Exercise brief -
Every line of the material must be set down again without alteration.

Task input -

* * *

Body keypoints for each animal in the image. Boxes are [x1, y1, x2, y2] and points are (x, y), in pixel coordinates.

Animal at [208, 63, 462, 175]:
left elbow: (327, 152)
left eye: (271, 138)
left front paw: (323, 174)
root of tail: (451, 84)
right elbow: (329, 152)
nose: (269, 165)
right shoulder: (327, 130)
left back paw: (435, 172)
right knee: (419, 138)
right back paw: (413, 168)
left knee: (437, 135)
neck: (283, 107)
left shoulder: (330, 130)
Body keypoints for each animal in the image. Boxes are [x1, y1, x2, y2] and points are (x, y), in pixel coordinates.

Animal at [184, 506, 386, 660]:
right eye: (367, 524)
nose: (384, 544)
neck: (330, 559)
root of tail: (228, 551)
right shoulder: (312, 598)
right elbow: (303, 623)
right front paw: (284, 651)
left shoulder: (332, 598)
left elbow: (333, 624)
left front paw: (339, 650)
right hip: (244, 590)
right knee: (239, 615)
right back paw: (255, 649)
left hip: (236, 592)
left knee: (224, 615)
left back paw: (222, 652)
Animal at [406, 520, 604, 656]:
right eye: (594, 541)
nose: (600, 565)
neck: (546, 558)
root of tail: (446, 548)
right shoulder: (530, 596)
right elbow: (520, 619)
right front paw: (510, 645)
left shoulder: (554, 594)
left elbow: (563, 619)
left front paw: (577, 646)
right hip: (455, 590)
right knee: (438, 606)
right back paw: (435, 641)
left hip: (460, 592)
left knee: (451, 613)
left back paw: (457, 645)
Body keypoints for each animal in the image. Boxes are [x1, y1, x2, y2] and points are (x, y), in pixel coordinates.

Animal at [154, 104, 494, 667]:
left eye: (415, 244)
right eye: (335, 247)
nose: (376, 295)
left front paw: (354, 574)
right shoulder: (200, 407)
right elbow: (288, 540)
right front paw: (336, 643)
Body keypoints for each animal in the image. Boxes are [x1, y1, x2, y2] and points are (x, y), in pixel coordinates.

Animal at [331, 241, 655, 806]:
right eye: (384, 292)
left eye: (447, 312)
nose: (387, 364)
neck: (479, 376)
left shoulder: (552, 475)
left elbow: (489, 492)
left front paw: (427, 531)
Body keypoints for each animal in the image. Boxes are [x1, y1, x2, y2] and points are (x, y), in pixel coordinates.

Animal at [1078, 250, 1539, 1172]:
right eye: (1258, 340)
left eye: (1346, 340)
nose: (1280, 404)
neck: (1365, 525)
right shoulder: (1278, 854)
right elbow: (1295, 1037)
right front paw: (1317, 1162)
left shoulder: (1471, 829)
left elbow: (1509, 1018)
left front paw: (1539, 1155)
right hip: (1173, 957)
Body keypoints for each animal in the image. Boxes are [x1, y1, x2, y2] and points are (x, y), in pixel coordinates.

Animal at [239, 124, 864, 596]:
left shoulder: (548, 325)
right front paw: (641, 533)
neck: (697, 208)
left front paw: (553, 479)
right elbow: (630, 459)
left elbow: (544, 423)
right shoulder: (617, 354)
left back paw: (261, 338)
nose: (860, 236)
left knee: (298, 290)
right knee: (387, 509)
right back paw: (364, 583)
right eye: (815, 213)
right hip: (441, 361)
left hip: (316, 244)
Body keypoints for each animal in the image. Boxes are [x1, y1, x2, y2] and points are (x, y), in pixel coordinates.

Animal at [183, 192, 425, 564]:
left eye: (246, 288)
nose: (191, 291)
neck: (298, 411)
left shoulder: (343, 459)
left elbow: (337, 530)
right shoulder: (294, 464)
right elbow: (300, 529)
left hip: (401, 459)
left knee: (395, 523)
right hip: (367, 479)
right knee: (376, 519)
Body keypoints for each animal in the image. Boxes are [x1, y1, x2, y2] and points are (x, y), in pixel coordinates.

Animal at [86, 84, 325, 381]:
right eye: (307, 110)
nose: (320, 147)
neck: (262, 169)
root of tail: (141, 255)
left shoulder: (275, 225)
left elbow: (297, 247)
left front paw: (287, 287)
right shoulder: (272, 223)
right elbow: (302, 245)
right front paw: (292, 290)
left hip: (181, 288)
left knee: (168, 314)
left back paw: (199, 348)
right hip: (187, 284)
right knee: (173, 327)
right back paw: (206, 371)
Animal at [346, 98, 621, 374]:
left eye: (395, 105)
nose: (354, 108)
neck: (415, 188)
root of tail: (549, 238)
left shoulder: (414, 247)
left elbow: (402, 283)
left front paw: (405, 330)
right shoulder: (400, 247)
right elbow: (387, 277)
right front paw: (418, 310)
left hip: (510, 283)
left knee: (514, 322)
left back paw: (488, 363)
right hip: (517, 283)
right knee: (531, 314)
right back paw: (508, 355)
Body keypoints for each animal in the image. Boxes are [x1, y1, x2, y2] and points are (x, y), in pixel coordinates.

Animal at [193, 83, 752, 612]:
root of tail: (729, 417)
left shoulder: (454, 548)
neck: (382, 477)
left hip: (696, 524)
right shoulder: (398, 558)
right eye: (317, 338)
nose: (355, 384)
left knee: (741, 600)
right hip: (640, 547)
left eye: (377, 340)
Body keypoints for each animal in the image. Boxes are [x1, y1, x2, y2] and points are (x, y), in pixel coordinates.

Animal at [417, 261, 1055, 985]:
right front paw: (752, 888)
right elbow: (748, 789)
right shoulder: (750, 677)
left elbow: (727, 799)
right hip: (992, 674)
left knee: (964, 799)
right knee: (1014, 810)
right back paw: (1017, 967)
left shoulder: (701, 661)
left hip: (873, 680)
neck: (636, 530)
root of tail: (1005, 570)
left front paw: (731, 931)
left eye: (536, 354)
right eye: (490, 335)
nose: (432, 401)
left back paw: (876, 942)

* * *

Finished task -
Body keypoints for each animal in the image. Boxes are [x1, y1, x2, y2] and points are (x, y), in pixel coordinates.

Animal at [208, 63, 462, 175]:
left elbow: (327, 152)
left eye: (271, 138)
left front paw: (323, 174)
root of tail: (451, 84)
right elbow: (329, 152)
nose: (269, 165)
right shoulder: (327, 130)
left back paw: (435, 172)
right knee: (419, 138)
right back paw: (413, 168)
left knee: (437, 135)
neck: (283, 107)
left shoulder: (330, 130)
Body keypoints for each animal in the image. Boxes are [x1, y1, x2, y2] and points are (x, y), in pixel coordinates.

Animal at [184, 506, 386, 660]:
right eye: (367, 524)
nose: (384, 544)
neck: (330, 559)
root of tail: (228, 551)
right shoulder: (312, 598)
right elbow: (303, 623)
right front paw: (284, 651)
left shoulder: (332, 598)
left elbow: (333, 624)
left front paw: (339, 650)
right hip: (244, 590)
right knee: (239, 615)
right back paw: (255, 649)
left hip: (236, 592)
left knee: (224, 615)
left back paw: (222, 652)
Animal at [406, 520, 604, 656]:
right eye: (594, 541)
nose: (600, 565)
neck: (546, 558)
root of tail: (446, 548)
right shoulder: (530, 596)
right elbow: (520, 619)
right front paw: (510, 645)
left shoulder: (554, 594)
left elbow: (563, 619)
left front paw: (577, 646)
right hip: (455, 590)
right knee: (438, 606)
right back paw: (435, 641)
left hip: (460, 592)
left knee: (451, 613)
left back paw: (457, 645)
Body keypoints for each animal in the image. Boxes are [x1, y1, x2, y2] and points are (x, y), in pixel coordinates.

Animal at [154, 104, 494, 667]:
left eye: (415, 244)
right eye: (335, 247)
nose: (376, 295)
left front paw: (354, 574)
right shoulder: (200, 407)
right elbow: (288, 540)
right front paw: (336, 643)
Body keypoints for each animal in the image. Boxes are [x1, y1, x2, y2] and points are (x, y), in pixel coordinates.

Animal at [331, 241, 655, 806]:
right eye: (384, 292)
left eye: (447, 312)
nose: (387, 364)
neck: (479, 376)
left shoulder: (552, 475)
left elbow: (489, 492)
left front paw: (427, 531)
Body keypoints for each animal in the image. Boxes are [x1, y1, x2, y2] and points are (x, y), in pixel coordinates.

Animal at [1078, 250, 1539, 1172]:
right eye: (1258, 340)
left eye: (1346, 340)
nose: (1280, 404)
neck: (1365, 525)
right shoulder: (1278, 854)
right elbow: (1295, 1037)
right front paw: (1317, 1162)
left shoulder: (1471, 829)
left elbow: (1509, 1018)
left front paw: (1539, 1155)
right hip: (1173, 957)
Body keypoints for each animal in the image. Boxes are [x1, y1, x2, y2] and points are (x, y), in pixel coordinates.

Animal at [239, 124, 864, 596]:
left shoulder: (548, 325)
right front paw: (641, 533)
neck: (697, 208)
left front paw: (553, 479)
right elbow: (630, 459)
left elbow: (544, 423)
right shoulder: (617, 354)
left back paw: (261, 338)
nose: (860, 236)
left knee: (298, 290)
right knee: (387, 509)
right back paw: (364, 583)
right eye: (815, 213)
right hip: (441, 361)
left hip: (316, 244)
Body keypoints for each animal in the image. Boxes are [x1, y1, x2, y2] and points are (x, y), in pixel coordinates.

Animal at [183, 192, 425, 564]:
left eye: (246, 288)
nose: (191, 291)
neck: (298, 411)
left shoulder: (343, 459)
left elbow: (337, 530)
right shoulder: (294, 464)
right elbow: (300, 529)
left hip: (401, 459)
left knee: (395, 523)
right hip: (367, 479)
right knee: (376, 519)
Body keypoints for each animal in the image. Boxes are [x1, y1, x2, y2] and points are (x, y), in pixel coordinates.

Animal at [86, 84, 325, 381]:
right eye: (307, 110)
nose: (320, 147)
neck: (262, 169)
root of tail: (141, 255)
left shoulder: (275, 225)
left elbow: (297, 247)
left front paw: (287, 287)
right shoulder: (272, 223)
right elbow: (302, 245)
right front paw: (292, 290)
left hip: (181, 288)
left knee: (168, 314)
left back paw: (199, 348)
right hip: (187, 284)
right knee: (173, 327)
right back paw: (206, 371)
Animal at [346, 98, 621, 374]:
left eye: (395, 105)
nose: (354, 108)
neck: (415, 188)
root of tail: (549, 238)
left shoulder: (414, 247)
left elbow: (402, 283)
left front paw: (405, 330)
right shoulder: (400, 247)
right elbow: (387, 277)
right front paw: (418, 310)
left hip: (510, 283)
left knee: (514, 322)
left back paw: (488, 363)
right hip: (517, 283)
right knee: (531, 314)
right back paw: (508, 355)
Body keypoints for each animal in the image. Boxes are [x1, y1, x2, y2] and points are (x, y), in pixel coordinates.

Animal at [193, 83, 752, 612]:
root of tail: (729, 417)
left shoulder: (454, 548)
neck: (382, 477)
left hip: (696, 524)
right shoulder: (398, 558)
right eye: (317, 338)
nose: (355, 384)
left knee: (741, 600)
right hip: (640, 547)
left eye: (377, 340)
Body keypoints for each animal in the image. Boxes are [x1, y1, x2, y2] and points are (x, y), in pixel coordinates.

Animal at [417, 261, 1055, 985]:
right front paw: (752, 888)
right elbow: (748, 789)
right shoulder: (750, 677)
left elbow: (727, 799)
right hip: (992, 674)
left knee: (964, 799)
right knee: (1014, 810)
right back paw: (1017, 967)
left shoulder: (701, 661)
left hip: (873, 680)
neck: (636, 530)
root of tail: (1005, 570)
left front paw: (731, 931)
left eye: (536, 354)
right eye: (490, 335)
nose: (432, 401)
left back paw: (876, 942)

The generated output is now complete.